8月下旬、ガダルカナル島に2週間滞在した。目的は『丸山道』での未送還遺骨の調査および情報収集である。『丸山道』とは、昭和17年10月、第二師団が飛行場を奪回するために進撃した密林の迂回(うかい)路である。師団長の名を取って『丸山道』と呼ばれていた。大本営参謀の辻政信は、「密林障碍(しょうがい)の度は予想以上に軽易なり」と作戦部長に打電したが、実際のジャングルは蔓(つる)あり棘(とげ)あり大木あり。木々を伐採し一列縦隊で進むのがやっとの道だった。総攻撃後、兵士たちは、ある者は壮絶な戦死を遂げ、ある者は同じ道を食料もないまま引き返し、ある者は途中で力尽きた。

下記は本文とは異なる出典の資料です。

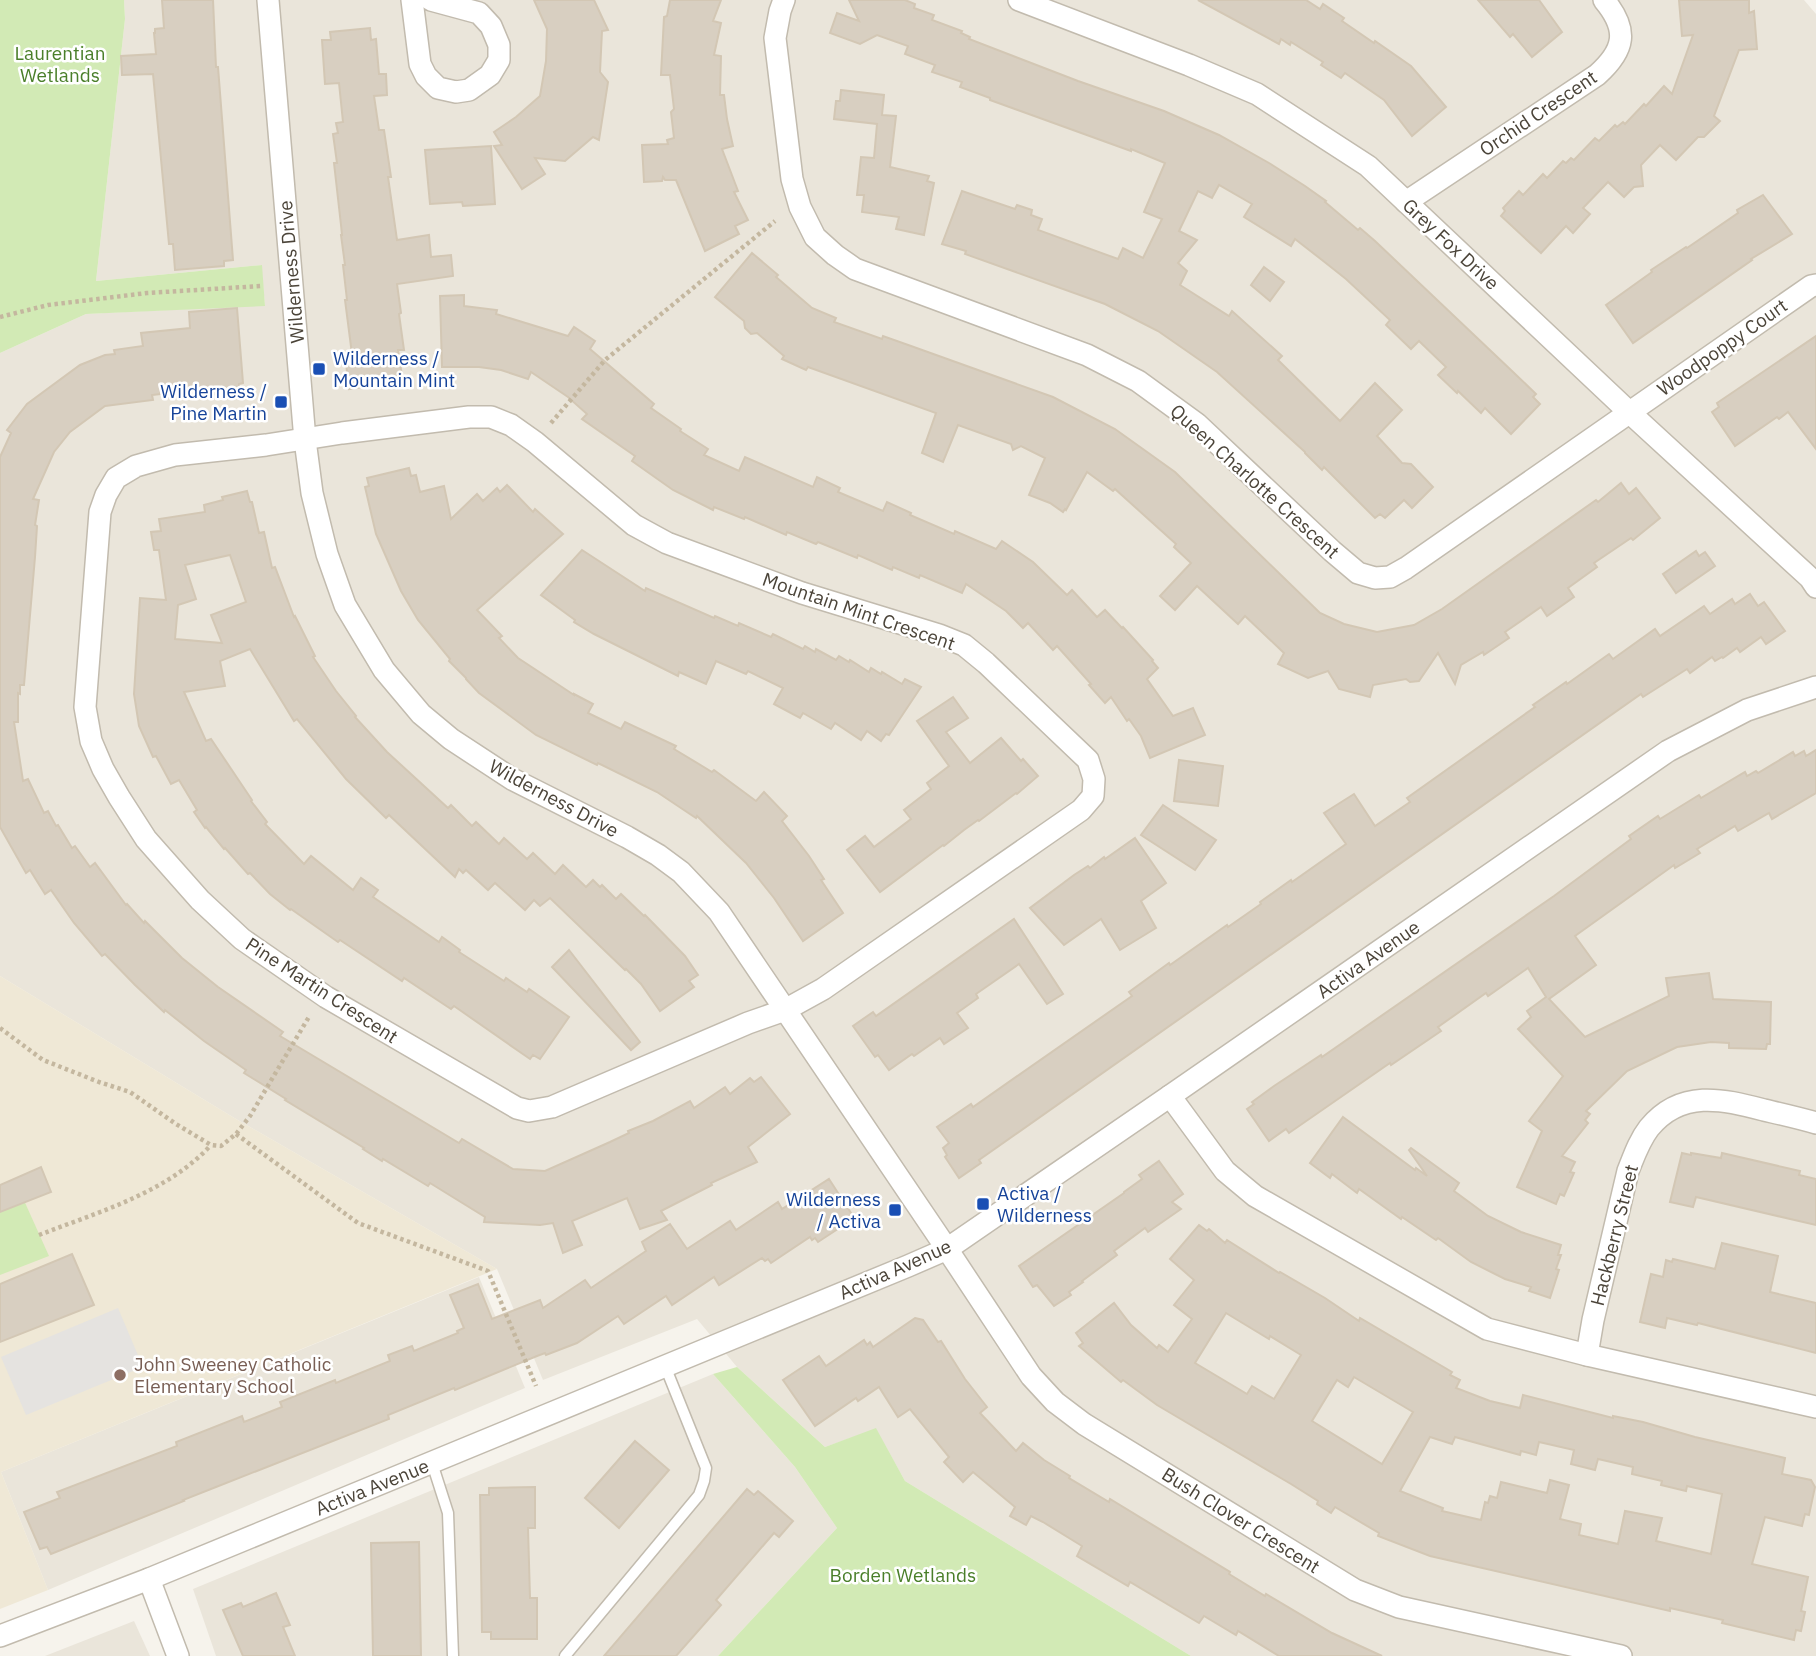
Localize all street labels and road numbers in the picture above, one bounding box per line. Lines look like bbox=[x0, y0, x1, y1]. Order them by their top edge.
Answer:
street label: Orchid Crescent bbox=[1475, 65, 1601, 161]
street label: Grey Fox Drive bbox=[1398, 193, 1504, 295]
street label: Wilderness Drive bbox=[273, 199, 309, 345]
street label: Woodpoppy Court bbox=[1652, 293, 1792, 401]
street label: Queen Charlotte Crescent bbox=[1165, 399, 1345, 563]
street label: Mountain Mint Crescent bbox=[759, 567, 959, 655]
street label: Wilderness Drive bbox=[485, 754, 623, 842]
street label: Activa Avenue bbox=[1312, 915, 1424, 1003]
street label: Pine Martin Crescent bbox=[241, 932, 403, 1048]
street label: Hackberry Street bbox=[1585, 1162, 1643, 1308]
street label: Activa Avenue bbox=[835, 1234, 955, 1304]
street label: Activa Avenue bbox=[312, 1453, 432, 1521]
street label: Bush Clover Crescent bbox=[1157, 1462, 1325, 1578]

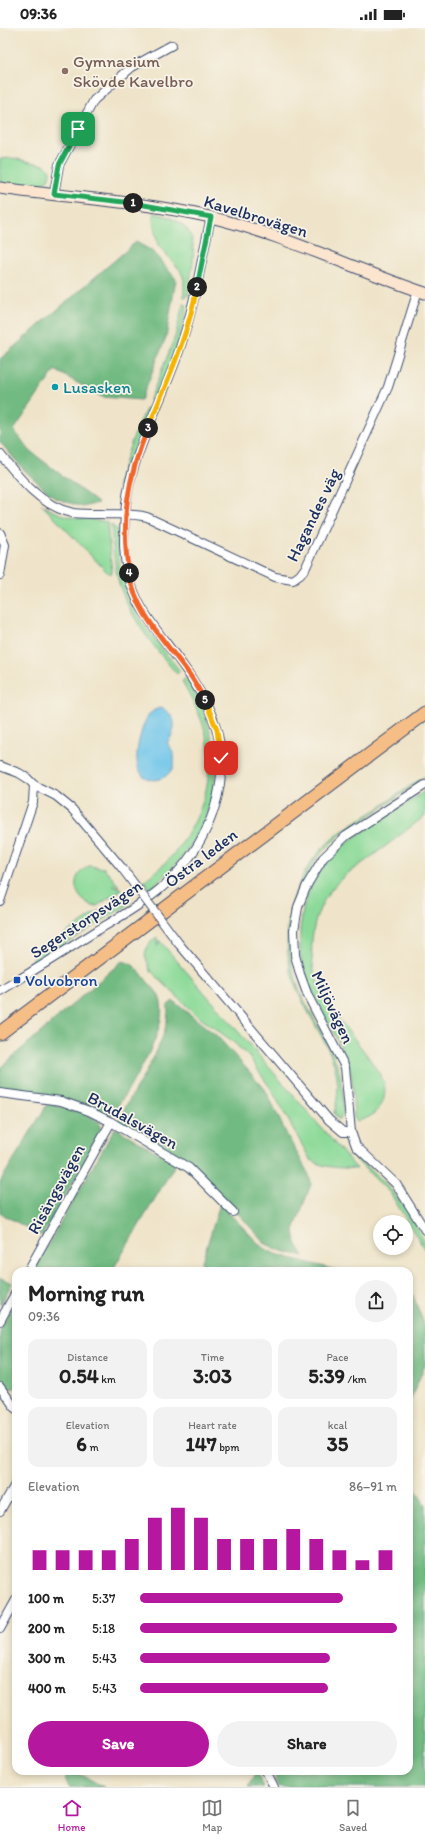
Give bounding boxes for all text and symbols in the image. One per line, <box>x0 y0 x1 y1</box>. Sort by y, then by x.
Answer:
text: 09:36 <box>20 5 57 23</box>
place label: Gymnasium Skövde Kavelbro <box>73 51 194 91</box>
marker: Gymnasium Skövde Kavelbro <box>60 66 70 76</box>
pin <box>61 112 95 146</box>
icon: arrive <box>67 118 89 140</box>
street label: Kavelbrovägen <box>202 191 311 241</box>
pin: 1 <box>123 193 143 213</box>
text: 1 <box>130 196 136 209</box>
pin: 2 <box>187 277 207 297</box>
text: 2 <box>194 280 200 293</box>
place label: Lusasken <box>63 377 131 397</box>
marker: Lusasken <box>50 382 60 392</box>
pin: 3 <box>138 418 158 438</box>
text: 3 <box>145 421 151 434</box>
street label: Hagandes väg <box>282 465 344 565</box>
pin: 4 <box>119 563 139 583</box>
text: 4 <box>126 566 132 579</box>
pin: 5 <box>195 690 215 710</box>
text: 5 <box>202 693 208 706</box>
pin <box>204 741 238 775</box>
icon: check <box>210 747 232 769</box>
street label: Östra leden <box>161 824 241 892</box>
street label: Segerstorpsvägen <box>26 875 146 963</box>
street label: Miljövägen <box>307 967 359 1047</box>
place label: Volvobron <box>25 970 98 990</box>
marker: Volvobron <box>12 975 22 985</box>
street label: Brudalsvägen <box>84 1087 182 1153</box>
street label: Risängsvägen <box>23 1140 89 1237</box>
map controls <box>373 1215 413 1255</box>
button: locate <box>373 1215 413 1255</box>
text: Morning run <box>28 1280 144 1307</box>
button: share <box>355 1280 397 1322</box>
text: 09:36 <box>28 1309 60 1324</box>
text: Distance <box>67 1351 108 1364</box>
text: Time <box>201 1351 224 1364</box>
text: Pace <box>326 1351 349 1364</box>
text: 0.54 <box>59 1364 99 1388</box>
text: 3:03 <box>193 1364 232 1388</box>
text: 5:39 <box>308 1364 345 1388</box>
text: km <box>99 1373 116 1386</box>
text: /km <box>345 1373 367 1386</box>
text: Elevation <box>66 1419 109 1432</box>
text: Heart rate <box>188 1419 237 1432</box>
text: kcal <box>328 1419 347 1432</box>
text: 6 <box>76 1432 87 1456</box>
text: 147 <box>185 1432 217 1456</box>
text: 35 <box>327 1432 348 1456</box>
text: m <box>87 1441 99 1454</box>
text: bpm <box>217 1441 240 1454</box>
text: Elevation <box>28 1479 80 1494</box>
text: 86–91 m <box>349 1479 397 1494</box>
text: 100 m <box>28 1591 64 1606</box>
text: 5:37 <box>92 1591 116 1606</box>
text: 200 m <box>28 1621 65 1636</box>
text: 5:18 <box>92 1621 115 1636</box>
text: 300 m <box>28 1651 65 1666</box>
text: 5:43 <box>92 1651 117 1666</box>
text: 400 m <box>28 1681 66 1696</box>
text: 5:43 <box>92 1681 117 1696</box>
button: Save <box>28 1721 209 1767</box>
button: Share <box>217 1721 397 1767</box>
tab: Home <box>58 1797 86 1834</box>
tab: Map <box>201 1797 223 1834</box>
tab: Saved <box>339 1797 367 1834</box>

 私は十数人の有志とともに、アウステン山の南側から『丸山道』へと入り、野営しつつ調査活動を行った。木々の合間を縫い、密林を歩き続けた。それとて『丸山道』のごく一部にすぎないが、第一野戦病院跡地を中心に25柱の遺骨を発見し、厚生労働省の応急派遣団に引き渡すことができた。

 現在の遺骨帰還事業は、遺族援護の観点から行われている。平たく言えば、遺児たちのための事業である。しかし南方で炎天下を歩き回り、穴を掘り続けるには体力が要る。そろそろ若い世代へのバトンタッチを考える時期ではないだろうか。ちなみに『丸山道』の調査に参加したのは20~40代の若い世代が中心である。

民主党政権では昨年、硫黄島における遺骨帰還の特命チームを編成し、今年7月、硫黄島派遣の個人ボランティアを5人募集した(現在は延期)。しかし実際、主な参加は遺族や戦友団体である。一般から5人などとケチくさい。しかも「将来の指導者層として協力いただける方」とある。指導者育成ではなく、若者の歴史教育の一環というぐらいの心づもりで、幅広く募集したらどうか。どこの馬の骨かわからないなら、面接後もじっくりコミュニケーションを取っていけばいい話だ。そのぐらいの時間の確保と予算計上くらい、「特命チーム」の言葉を借りるなら“国の責務”である。